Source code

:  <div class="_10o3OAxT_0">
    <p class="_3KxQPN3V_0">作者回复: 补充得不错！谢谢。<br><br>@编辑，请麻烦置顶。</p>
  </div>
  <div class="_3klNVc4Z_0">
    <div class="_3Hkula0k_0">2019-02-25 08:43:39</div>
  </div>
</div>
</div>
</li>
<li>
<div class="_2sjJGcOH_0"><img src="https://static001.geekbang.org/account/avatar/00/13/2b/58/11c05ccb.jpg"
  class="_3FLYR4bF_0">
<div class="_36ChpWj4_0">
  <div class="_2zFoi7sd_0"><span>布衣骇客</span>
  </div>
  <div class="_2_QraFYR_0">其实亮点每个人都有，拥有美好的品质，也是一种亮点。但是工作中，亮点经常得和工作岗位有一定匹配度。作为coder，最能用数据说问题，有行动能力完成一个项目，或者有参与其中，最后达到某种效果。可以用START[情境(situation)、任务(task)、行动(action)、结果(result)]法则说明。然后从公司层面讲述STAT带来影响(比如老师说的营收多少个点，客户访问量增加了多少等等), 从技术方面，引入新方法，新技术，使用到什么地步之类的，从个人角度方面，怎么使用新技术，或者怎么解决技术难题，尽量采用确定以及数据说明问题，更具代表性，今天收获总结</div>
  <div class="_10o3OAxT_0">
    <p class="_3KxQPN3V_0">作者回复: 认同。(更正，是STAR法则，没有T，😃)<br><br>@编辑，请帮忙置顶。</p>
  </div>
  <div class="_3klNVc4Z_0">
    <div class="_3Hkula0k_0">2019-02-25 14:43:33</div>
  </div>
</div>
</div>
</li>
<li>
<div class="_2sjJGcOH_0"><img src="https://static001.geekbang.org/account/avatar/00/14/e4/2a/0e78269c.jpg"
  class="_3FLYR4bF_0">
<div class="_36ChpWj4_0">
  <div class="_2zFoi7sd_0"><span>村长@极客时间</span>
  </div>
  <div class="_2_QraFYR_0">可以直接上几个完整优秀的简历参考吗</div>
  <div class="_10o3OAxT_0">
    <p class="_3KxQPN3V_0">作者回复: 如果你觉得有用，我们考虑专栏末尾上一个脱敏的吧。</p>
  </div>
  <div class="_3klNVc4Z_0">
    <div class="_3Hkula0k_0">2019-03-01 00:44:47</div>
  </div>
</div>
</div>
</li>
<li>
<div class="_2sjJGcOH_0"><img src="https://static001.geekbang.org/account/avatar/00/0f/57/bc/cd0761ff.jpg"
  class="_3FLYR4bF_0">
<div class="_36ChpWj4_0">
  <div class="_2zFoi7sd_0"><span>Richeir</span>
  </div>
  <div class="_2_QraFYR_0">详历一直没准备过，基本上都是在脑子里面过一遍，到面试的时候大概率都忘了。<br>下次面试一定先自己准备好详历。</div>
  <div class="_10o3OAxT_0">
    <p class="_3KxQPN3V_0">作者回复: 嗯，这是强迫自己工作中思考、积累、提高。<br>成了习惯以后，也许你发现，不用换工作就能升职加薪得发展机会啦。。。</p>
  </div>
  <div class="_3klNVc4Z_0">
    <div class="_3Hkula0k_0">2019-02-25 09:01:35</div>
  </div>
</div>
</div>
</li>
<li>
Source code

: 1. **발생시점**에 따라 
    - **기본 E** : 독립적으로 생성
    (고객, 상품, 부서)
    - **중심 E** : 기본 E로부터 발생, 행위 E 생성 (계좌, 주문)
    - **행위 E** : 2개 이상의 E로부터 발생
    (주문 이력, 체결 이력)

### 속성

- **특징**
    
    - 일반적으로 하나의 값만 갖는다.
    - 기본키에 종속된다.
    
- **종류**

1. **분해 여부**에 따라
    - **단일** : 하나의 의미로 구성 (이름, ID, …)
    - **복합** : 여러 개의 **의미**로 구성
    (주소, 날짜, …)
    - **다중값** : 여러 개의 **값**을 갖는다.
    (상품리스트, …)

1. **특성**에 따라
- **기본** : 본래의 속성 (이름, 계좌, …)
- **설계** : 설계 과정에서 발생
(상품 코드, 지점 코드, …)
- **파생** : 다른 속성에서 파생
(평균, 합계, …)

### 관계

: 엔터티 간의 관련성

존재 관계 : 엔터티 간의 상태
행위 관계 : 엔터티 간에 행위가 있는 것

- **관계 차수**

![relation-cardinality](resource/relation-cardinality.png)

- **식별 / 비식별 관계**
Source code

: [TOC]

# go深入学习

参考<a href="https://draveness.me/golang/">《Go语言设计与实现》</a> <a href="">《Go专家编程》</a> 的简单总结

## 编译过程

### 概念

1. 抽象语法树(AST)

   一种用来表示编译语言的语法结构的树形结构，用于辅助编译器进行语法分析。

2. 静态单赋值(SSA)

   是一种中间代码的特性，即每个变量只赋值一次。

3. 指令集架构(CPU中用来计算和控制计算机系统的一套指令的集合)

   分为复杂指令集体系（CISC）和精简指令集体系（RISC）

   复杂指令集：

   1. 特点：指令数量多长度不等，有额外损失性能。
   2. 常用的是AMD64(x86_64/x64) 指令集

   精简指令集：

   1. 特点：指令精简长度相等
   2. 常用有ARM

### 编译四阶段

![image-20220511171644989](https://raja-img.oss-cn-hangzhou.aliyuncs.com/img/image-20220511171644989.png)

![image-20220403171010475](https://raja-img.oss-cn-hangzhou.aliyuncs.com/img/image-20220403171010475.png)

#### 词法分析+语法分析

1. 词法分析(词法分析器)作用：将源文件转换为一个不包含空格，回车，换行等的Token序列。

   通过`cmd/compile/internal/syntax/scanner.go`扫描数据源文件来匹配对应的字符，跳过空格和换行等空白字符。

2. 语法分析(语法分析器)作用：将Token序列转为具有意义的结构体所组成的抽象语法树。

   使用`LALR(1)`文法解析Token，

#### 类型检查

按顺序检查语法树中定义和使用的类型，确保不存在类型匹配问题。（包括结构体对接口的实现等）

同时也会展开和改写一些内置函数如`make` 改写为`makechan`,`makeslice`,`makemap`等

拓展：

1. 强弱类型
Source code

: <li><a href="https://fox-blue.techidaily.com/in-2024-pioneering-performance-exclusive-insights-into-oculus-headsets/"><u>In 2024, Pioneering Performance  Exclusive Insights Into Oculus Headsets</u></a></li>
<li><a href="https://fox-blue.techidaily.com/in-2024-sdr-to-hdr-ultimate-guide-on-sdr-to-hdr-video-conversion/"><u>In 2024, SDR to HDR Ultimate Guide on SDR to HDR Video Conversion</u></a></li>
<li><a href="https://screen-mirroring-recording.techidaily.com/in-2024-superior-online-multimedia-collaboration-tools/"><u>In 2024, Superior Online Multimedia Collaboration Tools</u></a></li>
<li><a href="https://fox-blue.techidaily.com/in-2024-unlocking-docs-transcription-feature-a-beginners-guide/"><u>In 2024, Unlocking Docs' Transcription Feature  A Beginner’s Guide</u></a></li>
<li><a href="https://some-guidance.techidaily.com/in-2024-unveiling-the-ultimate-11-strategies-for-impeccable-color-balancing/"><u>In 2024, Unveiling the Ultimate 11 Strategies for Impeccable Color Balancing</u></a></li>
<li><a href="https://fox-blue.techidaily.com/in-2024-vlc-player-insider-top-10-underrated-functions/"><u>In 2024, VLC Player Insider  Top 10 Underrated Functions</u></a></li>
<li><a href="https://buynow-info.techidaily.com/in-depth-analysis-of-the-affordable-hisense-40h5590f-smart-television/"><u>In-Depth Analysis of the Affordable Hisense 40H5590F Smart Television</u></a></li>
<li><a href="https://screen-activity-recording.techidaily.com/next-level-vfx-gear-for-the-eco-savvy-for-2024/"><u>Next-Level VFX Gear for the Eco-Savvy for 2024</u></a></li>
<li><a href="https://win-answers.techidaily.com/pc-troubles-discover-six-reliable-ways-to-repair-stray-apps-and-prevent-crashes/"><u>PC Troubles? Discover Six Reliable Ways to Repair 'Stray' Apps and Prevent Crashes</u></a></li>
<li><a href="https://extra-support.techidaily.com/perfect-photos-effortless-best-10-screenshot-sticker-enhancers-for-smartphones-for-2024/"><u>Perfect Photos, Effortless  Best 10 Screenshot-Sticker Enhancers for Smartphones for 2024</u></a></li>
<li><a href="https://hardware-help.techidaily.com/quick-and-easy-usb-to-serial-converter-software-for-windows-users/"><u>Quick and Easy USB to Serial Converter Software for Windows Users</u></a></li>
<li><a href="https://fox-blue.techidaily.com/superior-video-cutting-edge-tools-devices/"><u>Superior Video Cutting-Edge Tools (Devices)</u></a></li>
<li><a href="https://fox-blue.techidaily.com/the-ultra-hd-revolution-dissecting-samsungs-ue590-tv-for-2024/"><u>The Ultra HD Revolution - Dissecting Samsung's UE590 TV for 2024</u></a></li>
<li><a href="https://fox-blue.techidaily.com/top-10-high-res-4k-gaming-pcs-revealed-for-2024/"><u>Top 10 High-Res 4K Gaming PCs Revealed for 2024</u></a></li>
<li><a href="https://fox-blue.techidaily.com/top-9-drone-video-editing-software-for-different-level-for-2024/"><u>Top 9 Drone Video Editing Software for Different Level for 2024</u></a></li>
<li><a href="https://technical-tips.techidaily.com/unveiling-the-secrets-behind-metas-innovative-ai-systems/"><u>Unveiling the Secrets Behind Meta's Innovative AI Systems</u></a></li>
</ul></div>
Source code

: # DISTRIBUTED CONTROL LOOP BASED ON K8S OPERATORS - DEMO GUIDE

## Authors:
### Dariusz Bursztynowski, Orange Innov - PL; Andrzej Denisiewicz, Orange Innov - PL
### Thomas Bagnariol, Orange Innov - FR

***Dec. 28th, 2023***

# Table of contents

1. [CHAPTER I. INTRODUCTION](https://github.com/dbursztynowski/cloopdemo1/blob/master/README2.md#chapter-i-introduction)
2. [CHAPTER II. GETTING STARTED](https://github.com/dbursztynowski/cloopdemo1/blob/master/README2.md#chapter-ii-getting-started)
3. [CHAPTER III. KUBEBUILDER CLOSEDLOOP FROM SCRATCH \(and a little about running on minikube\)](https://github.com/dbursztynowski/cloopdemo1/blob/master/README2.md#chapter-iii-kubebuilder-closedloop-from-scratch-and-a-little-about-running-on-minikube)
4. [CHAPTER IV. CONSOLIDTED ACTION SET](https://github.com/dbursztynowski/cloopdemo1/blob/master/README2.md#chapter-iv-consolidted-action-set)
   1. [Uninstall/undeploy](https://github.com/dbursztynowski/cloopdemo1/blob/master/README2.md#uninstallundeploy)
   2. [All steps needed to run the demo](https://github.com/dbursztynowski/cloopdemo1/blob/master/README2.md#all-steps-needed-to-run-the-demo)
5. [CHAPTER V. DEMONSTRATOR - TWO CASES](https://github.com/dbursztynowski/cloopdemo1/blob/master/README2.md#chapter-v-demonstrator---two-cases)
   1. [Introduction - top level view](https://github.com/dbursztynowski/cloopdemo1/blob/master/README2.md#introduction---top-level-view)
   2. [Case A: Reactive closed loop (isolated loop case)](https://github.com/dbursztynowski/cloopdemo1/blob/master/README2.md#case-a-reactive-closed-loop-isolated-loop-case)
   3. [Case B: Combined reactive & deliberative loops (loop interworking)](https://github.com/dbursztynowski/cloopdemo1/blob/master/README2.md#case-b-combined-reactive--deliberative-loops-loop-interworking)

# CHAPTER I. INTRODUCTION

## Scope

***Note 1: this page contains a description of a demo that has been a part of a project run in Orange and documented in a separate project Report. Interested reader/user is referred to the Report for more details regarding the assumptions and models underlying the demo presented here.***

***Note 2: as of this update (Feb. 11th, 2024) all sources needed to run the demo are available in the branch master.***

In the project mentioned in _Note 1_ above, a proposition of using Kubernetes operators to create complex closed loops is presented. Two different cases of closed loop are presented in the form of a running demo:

=====

*WHAT TO PRODUCE*.
The lines above, starting at the one with "- **식별 / 비식별 관계**" and ending at the one with "Impeccable Color Balancing</u></a></li>", are the only ones to return, exactly as written.

*ANSWER AREA*.
- **식별 / 비식별 관계**
Source code

: [TOC]

# go深入学习

参考<a href="https://draveness.me/golang/">《Go语言设计与实现》</a> <a href="">《Go专家编程》</a> 的简单总结

## 编译过程

### 概念

1. 抽象语法树(AST)

   一种用来表示编译语言的语法结构的树形结构，用于辅助编译器进行语法分析。

2. 静态单赋值(SSA)

   是一种中间代码的特性，即每个变量只赋值一次。

3. 指令集架构(CPU中用来计算和控制计算机系统的一套指令的集合)

   分为复杂指令集体系（CISC）和精简指令集体系（RISC）

   复杂指令集：

   1. 特点：指令数量多长度不等，有额外损失性能。
   2. 常用的是AMD64(x86_64/x64) 指令集

   精简指令集：

   1. 特点：指令精简长度相等
   2. 常用有ARM

### 编译四阶段

![image-20220511171644989](https://raja-img.oss-cn-hangzhou.aliyuncs.com/img/image-20220511171644989.png)

![image-20220403171010475](https://raja-img.oss-cn-hangzhou.aliyuncs.com/img/image-20220403171010475.png)

#### 词法分析+语法分析

1. 词法分析(词法分析器)作用：将源文件转换为一个不包含空格，回车，换行等的Token序列。

   通过`cmd/compile/internal/syntax/scanner.go`扫描数据源文件来匹配对应的字符，跳过空格和换行等空白字符。

2. 语法分析(语法分析器)作用：将Token序列转为具有意义的结构体所组成的抽象语法树。

   使用`LALR(1)`文法解析Token，

#### 类型检查

按顺序检查语法树中定义和使用的类型，确保不存在类型匹配问题。（包括结构体对接口的实现等）

同时也会展开和改写一些内置函数如`make` 改写为`makechan`,`makeslice`,`makemap`等

拓展：

1. 强弱类型
Source code

: <li><a href="https://fox-blue.techidaily.com/in-2024-pioneering-performance-exclusive-insights-into-oculus-headsets/"><u>In 2024, Pioneering Performance  Exclusive Insights Into Oculus Headsets</u></a></li>
<li><a href="https://fox-blue.techidaily.com/in-2024-sdr-to-hdr-ultimate-guide-on-sdr-to-hdr-video-conversion/"><u>In 2024, SDR to HDR Ultimate Guide on SDR to HDR Video Conversion</u></a></li>
<li><a href="https://screen-mirroring-recording.techidaily.com/in-2024-superior-online-multimedia-collaboration-tools/"><u>In 2024, Superior Online Multimedia Collaboration Tools</u></a></li>
<li><a href="https://fox-blue.techidaily.com/in-2024-unlocking-docs-transcription-feature-a-beginners-guide/"><u>In 2024, Unlocking Docs' Transcription Feature  A Beginner’s Guide</u></a></li>
<li><a href="https://some-guidance.techidaily.com/in-2024-unveiling-the-ultimate-11-strategies-for-impeccable-color-balancing/"><u>In 2024, Unveiling the Ultimate 11 Strategies for Impeccable Color Balancing</u></a></li>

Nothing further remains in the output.